Introduction Tumour hypoxia is associated with reduced survival by activating multiple molecular pathways such as, but not exclusively, HIF-1α and mTOR/AKT/PI3K pathways. It is also known to cause overexpression of Epidermal Growth Factor (EGFR)/HER1 in human cancer. HER2 (neu) signalling increases the rate of Hypoxia-Inducible Factor 1α (HIF-1α) synthesis. Overexpression of Erbb3/HER3 and Erbb4/HER4 is associated with a higher recurrence rate of stage 2 and 3 colorectal cancer. The aim of this study was to analyse the relationship between the expression of HIF-1α and members of the ErbB pathway in CRLM utilising a novel proteomic based collaborative Enzyme Enhanced Reactive (CEER) immunoassay.

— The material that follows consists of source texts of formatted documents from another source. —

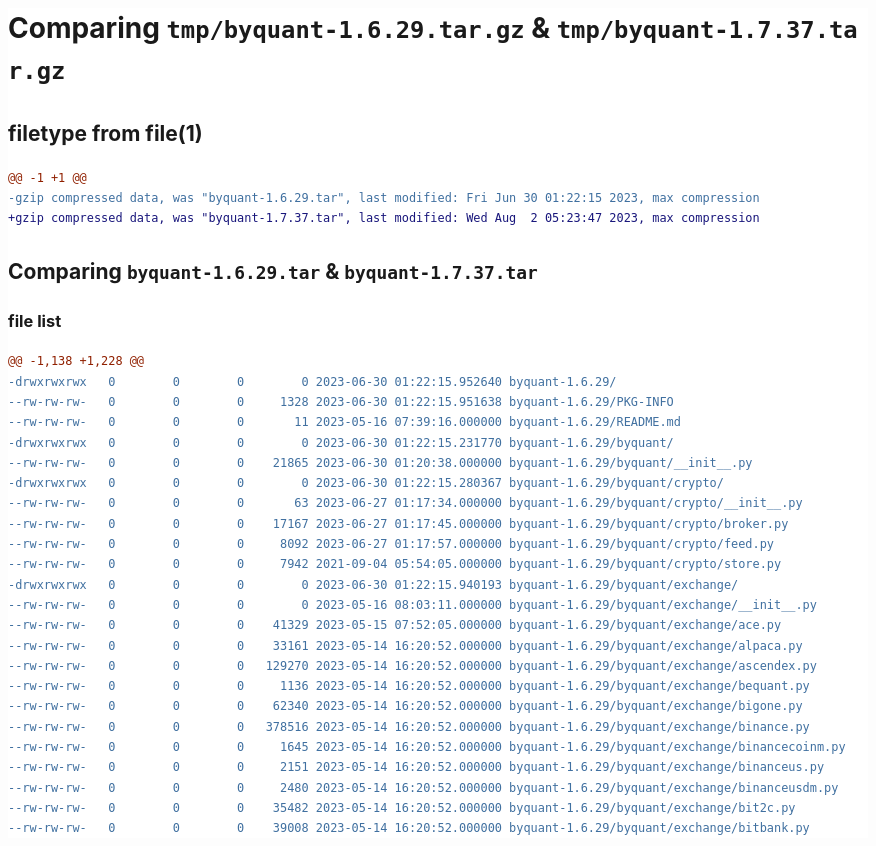 # Comparing `tmp/byquant-1.6.29.tar.gz` & `tmp/byquant-1.7.37.tar.gz`

## filetype from file(1)

```diff
@@ -1 +1 @@
-gzip compressed data, was "byquant-1.6.29.tar", last modified: Fri Jun 30 01:22:15 2023, max compression
+gzip compressed data, was "byquant-1.7.37.tar", last modified: Wed Aug  2 05:23:47 2023, max compression
```

## Comparing `byquant-1.6.29.tar` & `byquant-1.7.37.tar`

### file list

```diff
@@ -1,138 +1,228 @@
-drwxrwxrwx   0        0        0        0 2023-06-30 01:22:15.952640 byquant-1.6.29/
--rw-rw-rw-   0        0        0     1328 2023-06-30 01:22:15.951638 byquant-1.6.29/PKG-INFO
--rw-rw-rw-   0        0        0       11 2023-05-16 07:39:16.000000 byquant-1.6.29/README.md
-drwxrwxrwx   0        0        0        0 2023-06-30 01:22:15.231770 byquant-1.6.29/byquant/
--rw-rw-rw-   0        0        0    21865 2023-06-30 01:20:38.000000 byquant-1.6.29/byquant/__init__.py
-drwxrwxrwx   0        0        0        0 2023-06-30 01:22:15.280367 byquant-1.6.29/byquant/crypto/
--rw-rw-rw-   0        0        0       63 2023-06-27 01:17:34.000000 byquant-1.6.29/byquant/crypto/__init__.py
--rw-rw-rw-   0        0        0    17167 2023-06-27 01:17:45.000000 byquant-1.6.29/byquant/crypto/broker.py
--rw-rw-rw-   0        0        0     8092 2023-06-27 01:17:57.000000 byquant-1.6.29/byquant/crypto/feed.py
--rw-rw-rw-   0        0        0     7942 2021-09-04 05:54:05.000000 byquant-1.6.29/byquant/crypto/store.py
-drwxrwxrwx   0        0        0        0 2023-06-30 01:22:15.940193 byquant-1.6.29/byquant/exchange/
--rw-rw-rw-   0        0        0        0 2023-05-16 08:03:11.000000 byquant-1.6.29/byquant/exchange/__init__.py
--rw-rw-rw-   0        0        0    41329 2023-05-15 07:52:05.000000 byquant-1.6.29/byquant/exchange/ace.py
--rw-rw-rw-   0        0        0    33161 2023-05-14 16:20:52.000000 byquant-1.6.29/byquant/exchange/alpaca.py
--rw-rw-rw-   0        0        0   129270 2023-05-14 16:20:52.000000 byquant-1.6.29/byquant/exchange/ascendex.py
--rw-rw-rw-   0        0        0     1136 2023-05-14 16:20:52.000000 byquant-1.6.29/byquant/exchange/bequant.py
--rw-rw-rw-   0        0        0    62340 2023-05-14 16:20:52.000000 byquant-1.6.29/byquant/exchange/bigone.py
--rw-rw-rw-   0        0        0   378516 2023-05-14 16:20:52.000000 byquant-1.6.29/byquant/exchange/binance.py
--rw-rw-rw-   0        0        0     1645 2023-05-14 16:20:52.000000 byquant-1.6.29/byquant/exchange/binancecoinm.py
--rw-rw-rw-   0        0        0     2151 2023-05-14 16:20:52.000000 byquant-1.6.29/byquant/exchange/binanceus.py
--rw-rw-rw-   0        0        0     2480 2023-05-14 16:20:52.000000 byquant-1.6.29/byquant/exchange/binanceusdm.py
--rw-rw-rw-   0        0        0    35482 2023-05-14 16:20:52.000000 byquant-1.6.29/byquant/exchange/bit2c.py
--rw-rw-rw-   0        0        0    39008 2023-05-14 16:20:52.000000 byquant-1.6.29/byquant/exchange/bitbank.py
```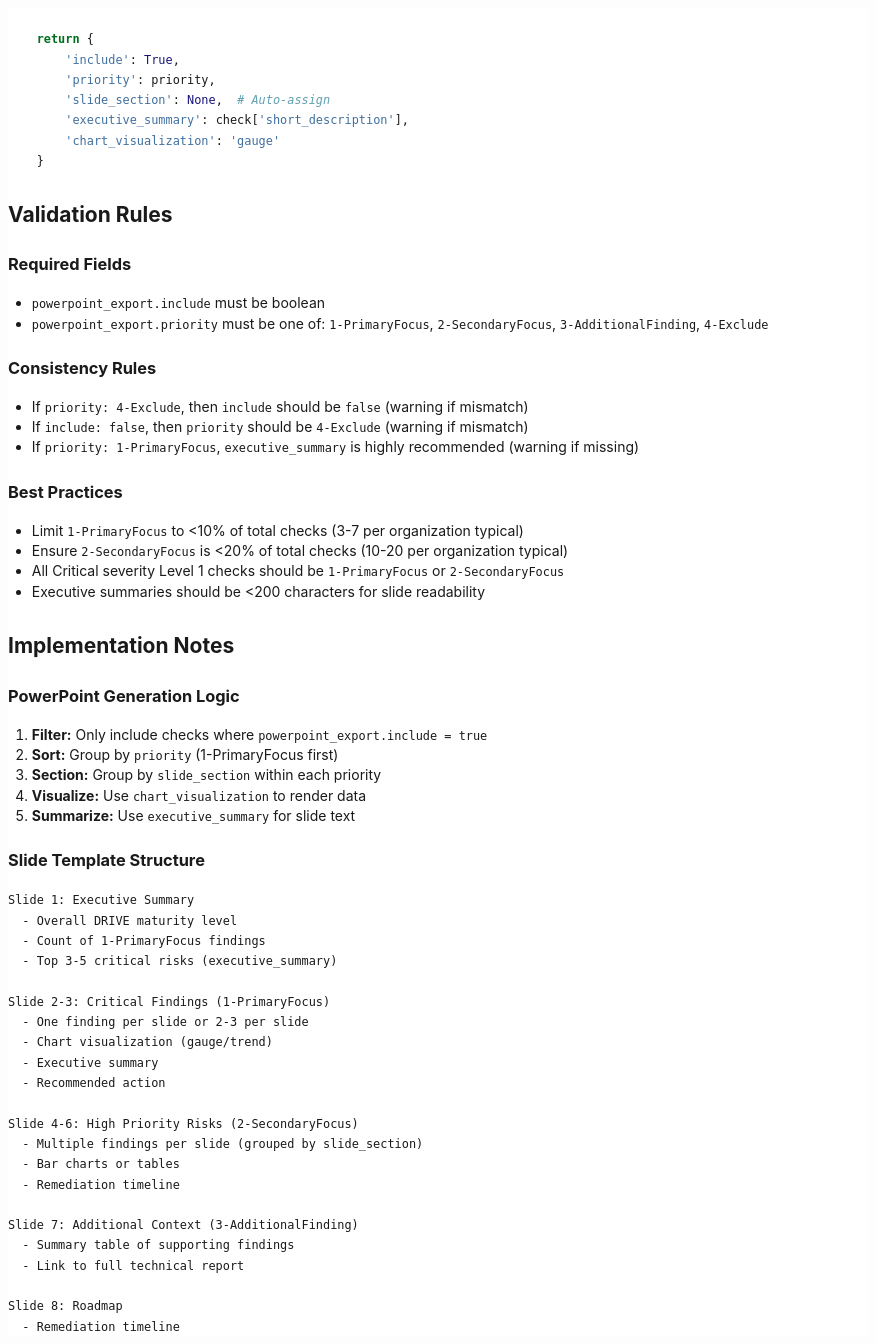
 ```python

    return {
        'include': True,
        'priority': priority,
        'slide_section': None,  # Auto-assign
        'executive_summary': check['short_description'],
        'chart_visualization': 'gauge'
    }
```

## Validation Rules

### Required Fields
- `powerpoint_export.include` must be boolean
- `powerpoint_export.priority` must be one of: `1-PrimaryFocus`, `2-SecondaryFocus`, `3-AdditionalFinding`, `4-Exclude`

### Consistency Rules
- If `priority: 4-Exclude`, then `include` should be `false` (warning if mismatch)
- If `include: false`, then `priority` should be `4-Exclude` (warning if mismatch)
- If `priority: 1-PrimaryFocus`, `executive_summary` is highly recommended (warning if missing)

### Best Practices
- Limit `1-PrimaryFocus` to <10% of total checks (3-7 per organization typical)
- Ensure `2-SecondaryFocus` is <20% of total checks (10-20 per organization typical)
- All Critical severity Level 1 checks should be `1-PrimaryFocus` or `2-SecondaryFocus`
- Executive summaries should be <200 characters for slide readability

## Implementation Notes

### PowerPoint Generation Logic
1. **Filter:** Only include checks where `powerpoint_export.include = true`
2. **Sort:** Group by `priority` (1-PrimaryFocus first)
3. **Section:** Group by `slide_section` within each priority
4. **Visualize:** Use `chart_visualization` to render data
5. **Summarize:** Use `executive_summary` for slide text

### Slide Template Structure
```
Slide 1: Executive Summary
  - Overall DRIVE maturity level
  - Count of 1-PrimaryFocus findings
  - Top 3-5 critical risks (executive_summary)

Slide 2-3: Critical Findings (1-PrimaryFocus)
  - One finding per slide or 2-3 per slide
  - Chart visualization (gauge/trend)
  - Executive summary
  - Recommended action

Slide 4-6: High Priority Risks (2-SecondaryFocus)
  - Multiple findings per slide (grouped by slide_section)
  - Bar charts or tables
  - Remediation timeline

Slide 7: Additional Context (3-AdditionalFinding)
  - Summary table of supporting findings
  - Link to full technical report

Slide 8: Roadmap
  - Remediation timeline
```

Methods Protein lysates of from fresh frozen biopsies and formalin fixed paraffin sections of CRLM from 18 patients who had not undergone neoadjuvant chemotherapy prior to a potentially curative hepatectomy for CRLM were analysed. When multiple metastases were present biopsies and sections were obtained from the largest metastasis. CEER immunoassay was performed on the protein lysates to quantify the phosphorylated and non-phosphorylated forms of receptors; ErbB family receptors (HER1/EGFR, HER2/c-neu, HER3, HER4) and cMET, and phosphorylated downstream ErbB pathway factors AKT, PRAS, RSP6, ERK, and RSK, and CK. Immunostaining was performed on formalin-fixed-paraffin-embedded CRLM sections for HIF-1α. ErbB pathway factor quantification was segregated according to the HIF-1α expression status; HIF-1α +ve and HIF-1α -ve

Results HIF-1α was expressed in 15 (83%) of tumours. There was no significant difference between the expression of phosphorylated ‘receptors’, and phosphorylated forms AKT, PRAS, RSP6, ERK, MEK, and PI3K between the HIF-1α +ve and HIF-1α –ve groups. HER3 and IGF1R were higher; (median µm: range; 87 [74–344] vs 222 [60–404]) and (115 [85–206] vs 186 [90–285]) respectively in the HIF-1α +ve group, HER1, HER2, PI3K and CK levels were lower; (108 [40–316] vs 36 [22–46]), (698 [523–870] vs 481 [288–709]), (5338 [3334–6689] vs 2719 [1790–4193]), (5383 [1826–9799] vs 2719 [1789–4193]) respectively in the HIF-1α +ve group. Although a trend was observed, the difference did not reach statistical significance.

Conclusion HIF-1α may have a role in the overexpression of HER3 and IGF1R overexpression in CRLM. More research is needed to establish this interrelationship which would help in molecular based therapeutics for CRLM.